EN YÜKSEK KAYNAK YÜKSEKÖĞRETİME
Bunun aksine en fazla kamu kaynağını %34,1 ile yükseköğretime ayıran Türkiye, AB ülkeleri arasında bu kademe için en yüksek pay ayıran üçüncü ülke.
Zorunlu eğitimin her bir kademesine ayrılan kaynaklar ise bu orandan daha az: Türkiye’de kamu eğitim harcamalarının %21,8’i ortaöğretime, %18,8’i ortaokula, %18,7’si ise ilkokullara yapılıyor.
EĞİTİMİN NİTELİĞİNİ DESTEKLEYEN KAYNAKLAR
Sermaye harcamaları, eğitimin niteliğini destekleyen altyapı ve projeler için önem taşırken; AB ülkelerine kıyasla Türkiye’nin en az kaynak ayıran ülke (%2,7) olması dikkat çekiyor. Eğitim bütçesindeki artış harcama verilerinde de korunursa, Türkiye uluslararası eşik değerlere göre olumlu bir tabloya doğru ilerliyor.
Rapor, uluslararası karşılaştırmalı verilerle 2022’ye kadar olan durumu ortaya koyarken, sadece Türkiye için 2023 ve 2024 harcamalarının da durumu analiz ediliyor. Türkiye’de 2023 yılında kamu eğitim harcamalarının GSYH içindeki payı %3,6 ve toplam kamu harcamaları içindeki payı %10 oldu. Eğitim harcamalarının %83,5’i kamu, %15,9’u özel, %0,6’sı uluslararası kaynaklar tarafından karşılandı.
Türkiye’de kamu eğitim harcamalarının %7’si okulöncesi, %19,1’i ilkokul, %19,0’ı ortaokul, %21,4’ü ortaöğretime ayrılırken, en yüksek pay %33,5 ile yükseköğretimde oldu.
Eğitime ayrılan kaynakların GSYH içindeki payı 2024 yılında %3,9, 2025’te ise %3,5 olurken; merkezi yönetim bütçesi içindeki payı ise 2024’te %14,6, 2025’te %14,8 oldu.
HANGİ ÖNERİLER YER ALDI?
Raporda, 2026 Merkezi Yönetim Bütçe kapsamında yürütülen çalışmalara katkı sunmak üzere temel öneriler şöyle özetleniyor:
Uluslararası eşik değerlere ulaşmak için eğitime ayrılan kamu kaynaklarının miktarında uzun vadeli ve istikrarlı artış sağlanmalı.
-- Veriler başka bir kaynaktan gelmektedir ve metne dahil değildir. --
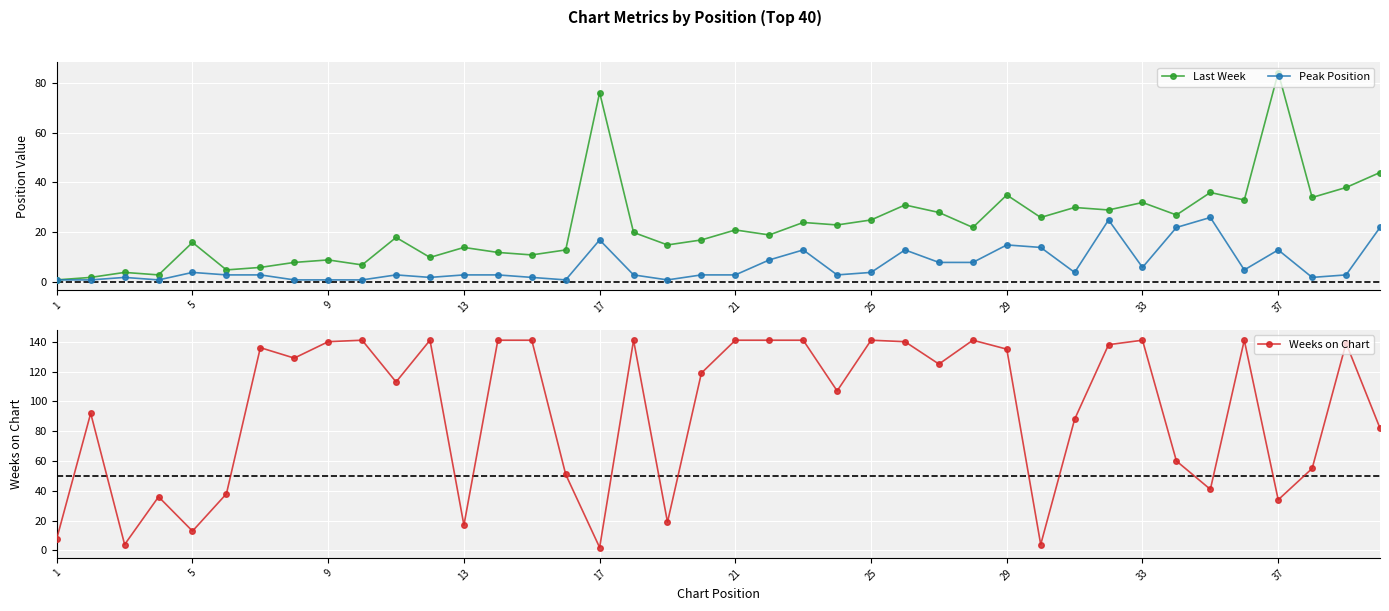

What is the maximum value for Last Week?

84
Beslenme, ulaşım, barınma, burs gibi desteklerle hanehalkının üzerindeki yük azaltılmalı.
Eğitimin niteliği, okulların afet ve krizlere dayanıklılığı, dijital ve fiziksel altyapı yatırımları için sermaye harcamaları artırılmalı.
Başta dezavantajlı çocukların akranlarıyla eşit koşullarda eğitime başlamaları için kritik olan okulöncesi eğitim zorunlu olmalı ve yaygınlaştırılması için yeterli kaynak ayrılmalı.
Maliyet-etkili “Akıllı Yatırımlar” önceliklendirilmeli. Orta Vadeli Program (2026-2028) hedefleri doğrultusunda kaynak planlaması yapılmalı.
Katılımcı ve şeffaf bütçe yaklaşımı benimsenmeli, bütçe teklifleri ve harcamalar düzey, tür ve coğrafya bazında açık veri olarak yayımlanmalıdır.